Task directions: Give an exact copy of the data that follows, but none of its pictures.

Task input:
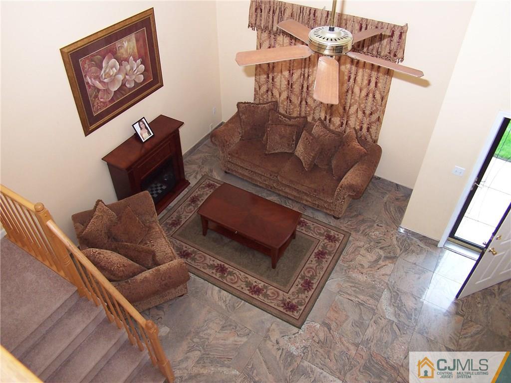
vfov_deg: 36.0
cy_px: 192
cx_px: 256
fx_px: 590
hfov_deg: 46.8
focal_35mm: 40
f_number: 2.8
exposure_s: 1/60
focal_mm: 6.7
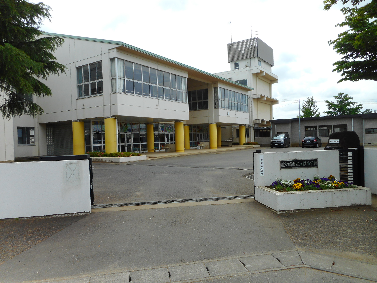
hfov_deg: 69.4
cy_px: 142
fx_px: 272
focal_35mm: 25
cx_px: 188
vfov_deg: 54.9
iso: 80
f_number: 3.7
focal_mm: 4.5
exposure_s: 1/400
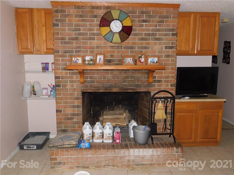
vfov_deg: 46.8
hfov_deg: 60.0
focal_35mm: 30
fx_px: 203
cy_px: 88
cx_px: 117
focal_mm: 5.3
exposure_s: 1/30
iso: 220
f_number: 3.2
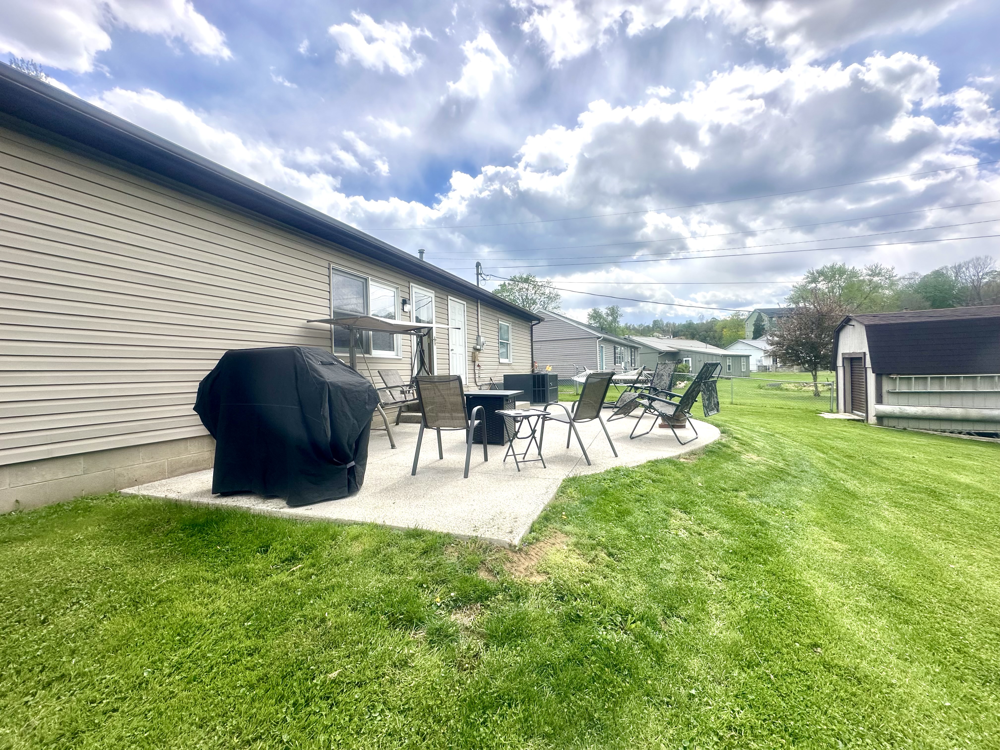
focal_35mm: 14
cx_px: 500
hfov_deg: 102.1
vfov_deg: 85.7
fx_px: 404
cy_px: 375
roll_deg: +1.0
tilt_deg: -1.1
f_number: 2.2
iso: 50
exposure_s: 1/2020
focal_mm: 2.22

Solution for this exercise:
vfov_deg: 36.0
cy_px: 192
cx_px: 256
fx_px: 590
hfov_deg: 46.8
focal_35mm: 40
f_number: 2.8
exposure_s: 1/60
focal_mm: 6.7
hfov_deg: 69.4
cy_px: 142
fx_px: 272
focal_35mm: 25
cx_px: 188
vfov_deg: 54.9
iso: 80
f_number: 3.7
focal_mm: 4.5
exposure_s: 1/400
vfov_deg: 46.8
hfov_deg: 60.0
focal_35mm: 30
fx_px: 203
cy_px: 88
cx_px: 117
focal_mm: 5.3
exposure_s: 1/30
iso: 220
f_number: 3.2
focal_35mm: 14
cx_px: 500
hfov_deg: 102.1
vfov_deg: 85.7
fx_px: 404
cy_px: 375
roll_deg: +1.0
tilt_deg: -1.1
f_number: 2.2
iso: 50
exposure_s: 1/2020
focal_mm: 2.22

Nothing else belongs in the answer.